> [YOUR OBJECTIVE] Reproduce every line from the start of the records down to the line containing "A Elke também", with both ends included.

===== EXERCISE DATA

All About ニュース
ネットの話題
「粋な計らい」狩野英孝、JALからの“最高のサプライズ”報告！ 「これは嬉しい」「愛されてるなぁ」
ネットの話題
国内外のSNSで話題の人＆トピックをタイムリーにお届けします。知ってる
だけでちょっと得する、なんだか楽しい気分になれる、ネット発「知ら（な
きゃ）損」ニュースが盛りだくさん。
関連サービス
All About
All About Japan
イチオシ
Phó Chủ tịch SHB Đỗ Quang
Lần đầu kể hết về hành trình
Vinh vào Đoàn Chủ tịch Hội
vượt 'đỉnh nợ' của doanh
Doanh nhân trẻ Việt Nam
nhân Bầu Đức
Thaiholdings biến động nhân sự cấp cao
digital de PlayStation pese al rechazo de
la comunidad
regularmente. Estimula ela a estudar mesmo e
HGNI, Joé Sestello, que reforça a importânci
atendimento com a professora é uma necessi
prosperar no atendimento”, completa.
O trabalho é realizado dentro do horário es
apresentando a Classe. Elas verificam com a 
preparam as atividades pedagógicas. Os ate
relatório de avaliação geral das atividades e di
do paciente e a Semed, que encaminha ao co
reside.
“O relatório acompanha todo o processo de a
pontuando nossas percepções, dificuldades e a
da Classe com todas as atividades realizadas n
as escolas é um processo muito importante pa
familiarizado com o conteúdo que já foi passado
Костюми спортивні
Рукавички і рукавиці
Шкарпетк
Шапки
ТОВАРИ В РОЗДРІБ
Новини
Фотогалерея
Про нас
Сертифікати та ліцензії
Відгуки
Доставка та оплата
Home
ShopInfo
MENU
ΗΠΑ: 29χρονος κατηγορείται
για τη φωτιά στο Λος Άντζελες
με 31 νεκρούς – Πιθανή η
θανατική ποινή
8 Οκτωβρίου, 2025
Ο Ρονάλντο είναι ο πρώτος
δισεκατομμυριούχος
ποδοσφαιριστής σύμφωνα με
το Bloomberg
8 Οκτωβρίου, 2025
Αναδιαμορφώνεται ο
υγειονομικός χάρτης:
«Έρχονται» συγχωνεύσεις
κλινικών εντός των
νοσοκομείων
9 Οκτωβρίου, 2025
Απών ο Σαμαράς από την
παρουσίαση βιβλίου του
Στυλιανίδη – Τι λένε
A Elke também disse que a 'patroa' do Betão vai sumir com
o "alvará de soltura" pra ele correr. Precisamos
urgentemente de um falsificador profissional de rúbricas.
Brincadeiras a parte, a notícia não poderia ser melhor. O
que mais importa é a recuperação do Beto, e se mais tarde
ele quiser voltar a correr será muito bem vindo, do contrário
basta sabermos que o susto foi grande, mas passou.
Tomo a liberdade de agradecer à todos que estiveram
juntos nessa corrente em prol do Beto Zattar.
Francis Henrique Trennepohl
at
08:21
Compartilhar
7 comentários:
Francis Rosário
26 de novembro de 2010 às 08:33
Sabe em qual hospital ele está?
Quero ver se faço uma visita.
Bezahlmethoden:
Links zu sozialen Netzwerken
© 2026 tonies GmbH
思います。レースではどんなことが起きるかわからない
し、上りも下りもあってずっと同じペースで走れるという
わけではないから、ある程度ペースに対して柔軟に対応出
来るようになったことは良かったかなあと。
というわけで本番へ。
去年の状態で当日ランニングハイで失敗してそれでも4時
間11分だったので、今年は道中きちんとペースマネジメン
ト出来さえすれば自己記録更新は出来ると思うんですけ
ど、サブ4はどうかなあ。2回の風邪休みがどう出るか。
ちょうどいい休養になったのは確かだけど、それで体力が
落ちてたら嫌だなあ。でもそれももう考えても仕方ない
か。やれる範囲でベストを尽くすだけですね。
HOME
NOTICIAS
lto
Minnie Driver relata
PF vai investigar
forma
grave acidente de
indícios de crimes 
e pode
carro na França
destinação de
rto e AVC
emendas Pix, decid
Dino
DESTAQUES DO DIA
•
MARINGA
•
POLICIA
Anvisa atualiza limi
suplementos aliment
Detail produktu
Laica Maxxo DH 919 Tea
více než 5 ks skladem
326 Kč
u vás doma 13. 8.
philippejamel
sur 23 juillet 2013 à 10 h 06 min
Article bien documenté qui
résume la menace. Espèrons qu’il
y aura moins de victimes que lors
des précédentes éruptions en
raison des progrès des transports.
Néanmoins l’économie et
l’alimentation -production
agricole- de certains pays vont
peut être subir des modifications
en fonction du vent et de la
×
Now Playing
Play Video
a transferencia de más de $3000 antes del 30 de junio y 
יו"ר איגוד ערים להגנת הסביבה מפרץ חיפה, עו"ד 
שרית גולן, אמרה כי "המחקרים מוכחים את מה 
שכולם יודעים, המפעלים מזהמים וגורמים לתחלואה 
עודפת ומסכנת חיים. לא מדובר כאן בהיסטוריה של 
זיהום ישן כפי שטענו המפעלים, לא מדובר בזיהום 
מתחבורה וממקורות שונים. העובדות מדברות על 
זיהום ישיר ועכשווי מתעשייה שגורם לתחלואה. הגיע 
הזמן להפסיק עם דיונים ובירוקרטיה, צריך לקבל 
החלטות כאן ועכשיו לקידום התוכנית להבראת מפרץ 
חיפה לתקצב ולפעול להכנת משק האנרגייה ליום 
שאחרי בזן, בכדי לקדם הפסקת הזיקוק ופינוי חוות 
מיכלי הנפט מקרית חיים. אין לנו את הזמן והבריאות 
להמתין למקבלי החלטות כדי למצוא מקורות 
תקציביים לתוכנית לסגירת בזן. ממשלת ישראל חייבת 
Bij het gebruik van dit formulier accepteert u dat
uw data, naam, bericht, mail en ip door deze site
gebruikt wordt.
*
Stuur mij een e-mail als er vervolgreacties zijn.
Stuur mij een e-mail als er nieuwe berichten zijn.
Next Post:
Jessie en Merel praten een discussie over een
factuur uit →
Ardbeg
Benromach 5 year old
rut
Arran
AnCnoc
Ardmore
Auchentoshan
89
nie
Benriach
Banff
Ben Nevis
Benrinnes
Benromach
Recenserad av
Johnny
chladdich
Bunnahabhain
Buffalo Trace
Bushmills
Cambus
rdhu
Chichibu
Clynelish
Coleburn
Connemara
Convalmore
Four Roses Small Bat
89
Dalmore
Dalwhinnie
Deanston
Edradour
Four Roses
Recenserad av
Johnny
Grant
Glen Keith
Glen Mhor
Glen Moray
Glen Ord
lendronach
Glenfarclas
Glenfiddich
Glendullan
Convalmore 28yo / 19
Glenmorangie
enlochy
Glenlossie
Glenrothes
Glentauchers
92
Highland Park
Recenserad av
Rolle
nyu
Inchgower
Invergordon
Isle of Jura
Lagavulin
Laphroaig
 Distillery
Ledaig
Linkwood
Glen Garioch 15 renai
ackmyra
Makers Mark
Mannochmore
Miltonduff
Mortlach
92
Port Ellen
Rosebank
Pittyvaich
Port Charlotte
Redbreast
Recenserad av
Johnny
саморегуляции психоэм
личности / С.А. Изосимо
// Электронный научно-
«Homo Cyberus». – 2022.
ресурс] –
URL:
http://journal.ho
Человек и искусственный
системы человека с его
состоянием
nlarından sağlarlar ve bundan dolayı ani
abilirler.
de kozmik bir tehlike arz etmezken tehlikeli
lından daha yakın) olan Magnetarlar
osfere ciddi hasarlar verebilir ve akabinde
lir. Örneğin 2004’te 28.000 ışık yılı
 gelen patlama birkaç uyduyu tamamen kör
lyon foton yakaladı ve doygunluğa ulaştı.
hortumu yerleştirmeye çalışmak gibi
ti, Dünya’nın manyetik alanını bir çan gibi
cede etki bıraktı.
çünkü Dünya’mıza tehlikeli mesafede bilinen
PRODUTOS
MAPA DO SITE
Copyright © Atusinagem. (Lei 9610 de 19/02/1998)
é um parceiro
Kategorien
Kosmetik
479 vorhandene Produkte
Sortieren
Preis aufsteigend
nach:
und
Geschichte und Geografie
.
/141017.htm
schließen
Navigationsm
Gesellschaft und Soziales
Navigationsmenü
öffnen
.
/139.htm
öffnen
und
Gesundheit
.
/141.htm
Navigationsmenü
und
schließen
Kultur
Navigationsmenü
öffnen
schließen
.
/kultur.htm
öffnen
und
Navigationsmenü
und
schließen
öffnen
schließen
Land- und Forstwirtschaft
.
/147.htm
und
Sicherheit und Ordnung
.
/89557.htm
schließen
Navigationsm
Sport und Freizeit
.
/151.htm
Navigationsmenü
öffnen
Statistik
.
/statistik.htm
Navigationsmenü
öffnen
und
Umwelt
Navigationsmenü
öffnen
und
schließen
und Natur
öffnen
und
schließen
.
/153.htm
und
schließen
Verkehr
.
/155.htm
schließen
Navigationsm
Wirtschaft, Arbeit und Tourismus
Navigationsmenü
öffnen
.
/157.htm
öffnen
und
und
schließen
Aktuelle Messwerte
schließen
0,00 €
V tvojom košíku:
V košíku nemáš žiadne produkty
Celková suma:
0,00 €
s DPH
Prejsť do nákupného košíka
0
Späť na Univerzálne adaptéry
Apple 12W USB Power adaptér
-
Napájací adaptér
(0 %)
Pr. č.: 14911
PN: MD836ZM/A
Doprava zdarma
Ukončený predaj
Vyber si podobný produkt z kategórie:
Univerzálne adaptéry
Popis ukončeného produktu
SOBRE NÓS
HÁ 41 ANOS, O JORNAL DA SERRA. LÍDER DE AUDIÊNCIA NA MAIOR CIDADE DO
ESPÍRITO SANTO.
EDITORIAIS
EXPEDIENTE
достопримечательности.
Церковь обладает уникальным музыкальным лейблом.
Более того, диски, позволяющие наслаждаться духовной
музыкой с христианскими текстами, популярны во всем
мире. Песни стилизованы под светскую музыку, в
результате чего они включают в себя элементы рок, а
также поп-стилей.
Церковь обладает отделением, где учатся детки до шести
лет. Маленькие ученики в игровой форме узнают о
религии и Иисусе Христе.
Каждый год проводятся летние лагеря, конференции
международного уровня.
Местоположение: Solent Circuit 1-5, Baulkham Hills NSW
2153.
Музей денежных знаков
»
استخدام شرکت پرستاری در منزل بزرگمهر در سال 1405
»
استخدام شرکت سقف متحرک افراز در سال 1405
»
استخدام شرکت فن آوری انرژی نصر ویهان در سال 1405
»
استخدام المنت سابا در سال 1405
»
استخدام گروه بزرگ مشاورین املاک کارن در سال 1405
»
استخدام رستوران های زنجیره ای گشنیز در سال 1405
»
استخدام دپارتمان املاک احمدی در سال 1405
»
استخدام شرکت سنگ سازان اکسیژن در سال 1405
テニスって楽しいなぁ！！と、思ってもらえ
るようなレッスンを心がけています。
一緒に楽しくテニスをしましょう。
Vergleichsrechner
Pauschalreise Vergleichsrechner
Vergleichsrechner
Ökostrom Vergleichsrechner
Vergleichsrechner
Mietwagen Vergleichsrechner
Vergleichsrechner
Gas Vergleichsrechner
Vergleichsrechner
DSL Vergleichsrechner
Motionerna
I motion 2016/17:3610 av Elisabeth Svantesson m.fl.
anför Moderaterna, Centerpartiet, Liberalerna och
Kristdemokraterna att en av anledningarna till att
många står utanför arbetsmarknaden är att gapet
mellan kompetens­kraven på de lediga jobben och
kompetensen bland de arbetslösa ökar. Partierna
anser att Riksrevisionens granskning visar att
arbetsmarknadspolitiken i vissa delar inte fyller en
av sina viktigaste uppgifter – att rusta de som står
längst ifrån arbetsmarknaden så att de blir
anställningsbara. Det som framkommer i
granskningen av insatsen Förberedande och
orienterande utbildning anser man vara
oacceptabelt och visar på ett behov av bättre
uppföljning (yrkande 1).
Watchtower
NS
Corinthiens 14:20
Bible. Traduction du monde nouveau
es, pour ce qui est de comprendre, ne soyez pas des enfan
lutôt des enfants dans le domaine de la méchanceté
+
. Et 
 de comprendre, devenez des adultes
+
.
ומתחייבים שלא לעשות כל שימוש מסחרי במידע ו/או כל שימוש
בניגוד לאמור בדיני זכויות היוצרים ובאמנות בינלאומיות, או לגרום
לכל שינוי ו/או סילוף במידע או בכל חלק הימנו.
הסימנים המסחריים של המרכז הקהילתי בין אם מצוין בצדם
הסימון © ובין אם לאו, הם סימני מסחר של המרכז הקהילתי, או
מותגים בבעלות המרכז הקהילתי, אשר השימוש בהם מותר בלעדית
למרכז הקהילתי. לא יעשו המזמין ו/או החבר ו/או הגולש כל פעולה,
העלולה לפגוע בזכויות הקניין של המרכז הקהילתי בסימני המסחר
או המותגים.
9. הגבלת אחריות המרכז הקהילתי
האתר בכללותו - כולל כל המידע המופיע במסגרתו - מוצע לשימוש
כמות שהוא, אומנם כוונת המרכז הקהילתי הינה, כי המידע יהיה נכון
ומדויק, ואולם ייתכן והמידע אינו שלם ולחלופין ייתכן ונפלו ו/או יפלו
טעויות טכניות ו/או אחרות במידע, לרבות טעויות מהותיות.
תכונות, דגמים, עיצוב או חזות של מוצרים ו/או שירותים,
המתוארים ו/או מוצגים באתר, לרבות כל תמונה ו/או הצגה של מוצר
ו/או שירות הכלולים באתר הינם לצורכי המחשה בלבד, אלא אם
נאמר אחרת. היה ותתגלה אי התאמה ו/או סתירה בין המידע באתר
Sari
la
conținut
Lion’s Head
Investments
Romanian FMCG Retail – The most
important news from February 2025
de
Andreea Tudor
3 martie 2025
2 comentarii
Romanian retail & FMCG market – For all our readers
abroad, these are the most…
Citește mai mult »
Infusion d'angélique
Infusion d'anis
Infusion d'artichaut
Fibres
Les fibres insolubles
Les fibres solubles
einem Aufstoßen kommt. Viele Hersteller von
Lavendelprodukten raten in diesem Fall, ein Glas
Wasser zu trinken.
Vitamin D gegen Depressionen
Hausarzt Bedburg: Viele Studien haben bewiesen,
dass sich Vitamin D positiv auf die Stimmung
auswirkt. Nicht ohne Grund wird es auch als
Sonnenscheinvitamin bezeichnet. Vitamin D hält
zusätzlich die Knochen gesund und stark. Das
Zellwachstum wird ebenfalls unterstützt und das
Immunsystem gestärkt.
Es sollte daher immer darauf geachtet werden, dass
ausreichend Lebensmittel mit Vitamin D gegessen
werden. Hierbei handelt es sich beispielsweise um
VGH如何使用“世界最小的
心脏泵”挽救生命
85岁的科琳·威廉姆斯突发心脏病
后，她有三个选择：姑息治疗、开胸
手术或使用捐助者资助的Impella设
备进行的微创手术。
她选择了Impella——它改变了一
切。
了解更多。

==========

> [RESPONSE BELOW]
All About ニュース
ネットの話題
「粋な計らい」狩野英孝、JALからの“最高のサプライズ”報告！ 「これは嬉しい」「愛されてるなぁ」
ネットの話題
国内外のSNSで話題の人＆トピックをタイムリーにお届けします。知ってる
だけでちょっと得する、なんだか楽しい気分になれる、ネット発「知ら（な
きゃ）損」ニュースが盛りだくさん。
関連サービス
All About
All About Japan
イチオシ
Phó Chủ tịch SHB Đỗ Quang
Lần đầu kể hết về hành trình
Vinh vào Đoàn Chủ tịch Hội
vượt 'đỉnh nợ' của doanh
Doanh nhân trẻ Việt Nam
nhân Bầu Đức
Thaiholdings biến động nhân sự cấp cao
digital de PlayStation pese al rechazo de
la comunidad
regularmente. Estimula ela a estudar mesmo e
HGNI, Joé Sestello, que reforça a importânci
atendimento com a professora é uma necessi
prosperar no atendimento”, completa.
O trabalho é realizado dentro do horário es
apresentando a Classe. Elas verificam com a 
preparam as atividades pedagógicas. Os ate
relatório de avaliação geral das atividades e di
do paciente e a Semed, que encaminha ao co
reside.
“O relatório acompanha todo o processo de a
pontuando nossas percepções, dificuldades e a
da Classe com todas as atividades realizadas n
as escolas é um processo muito importante pa
familiarizado com o conteúdo que já foi passado
Костюми спортивні
Рукавички і рукавиці
Шкарпетк
Шапки
ТОВАРИ В РОЗДРІБ
Новини
Фотогалерея
Про нас
Сертифікати та ліцензії
Відгуки
Доставка та оплата
Home
ShopInfo
MENU
ΗΠΑ: 29χρονος κατηγορείται
για τη φωτιά στο Λος Άντζελες
με 31 νεκρούς – Πιθανή η
θανατική ποινή
8 Οκτωβρίου, 2025
Ο Ρονάλντο είναι ο πρώτος
δισεκατομμυριούχος
ποδοσφαιριστής σύμφωνα με
το Bloomberg
8 Οκτωβρίου, 2025
Αναδιαμορφώνεται ο
υγειονομικός χάρτης:
«Έρχονται» συγχωνεύσεις
κλινικών εντός των
νοσοκομείων
9 Οκτωβρίου, 2025
Απών ο Σαμαράς από την
παρουσίαση βιβλίου του
Στυλιανίδη – Τι λένε
A Elke também disse que a 'patroa' do Betão vai sumir com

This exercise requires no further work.